The couch and the screen
We have met psychoanalyst Andrea Sabbadini in his consulting room for a brief analytic session on films and their… Unconscious 
Andrea Sabbadini is a practising psychoanalyst and a lecturer at UCL. He is the founding editor of Psychoanalysis and History and the editor of The Couch and the Silver Screen: Psychoanalytic Reflections on European Cinema (Brunner-Routledge, 2003). He chairs the European Psychoanalytic Film Festival and a series of film events at the ICA. 
Marco Zee-Jotti - How can psychoanalysis help audiences appreciate films?
Andrea Sabbadini – I can tell you what helps me to appreciate films, because I can perhaps read into films something that someone else without my background, without certain theoretical concepts and my clinical experience, without a particular way of looking at human beings, could not see in films.
I would add, though, that I am suspicious of any attempt to use ideas from one discipline to explain phenomena from another discipline.
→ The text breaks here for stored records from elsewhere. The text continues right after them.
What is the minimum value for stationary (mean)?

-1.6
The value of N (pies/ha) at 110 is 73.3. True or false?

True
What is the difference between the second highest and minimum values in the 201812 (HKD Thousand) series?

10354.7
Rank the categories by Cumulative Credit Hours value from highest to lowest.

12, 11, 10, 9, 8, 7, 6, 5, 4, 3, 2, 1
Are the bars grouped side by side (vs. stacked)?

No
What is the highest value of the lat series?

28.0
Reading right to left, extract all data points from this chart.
Psychoanalysis is a body of theories devised to explain primarily the experience of human beings in their relation to each other and to themselves, and if a psychoanalyst tries to apply those concepts to, say, large macro-social phenomena, like countries being envious of each other and therefore waging war at each other, one must be very cautious. Having said that I think there is a lot of room for some kind of dialogue between cinema and psychoanalysis, which is different than just applying psychoanalytic concepts to our understanding of film. I think that cinema is a privileged interlocutor. At the same time, psychoanalysis is a privileged field for those filmmakers who are open to consider that their work may have a dimension that goes beyond what they consciously intended to do.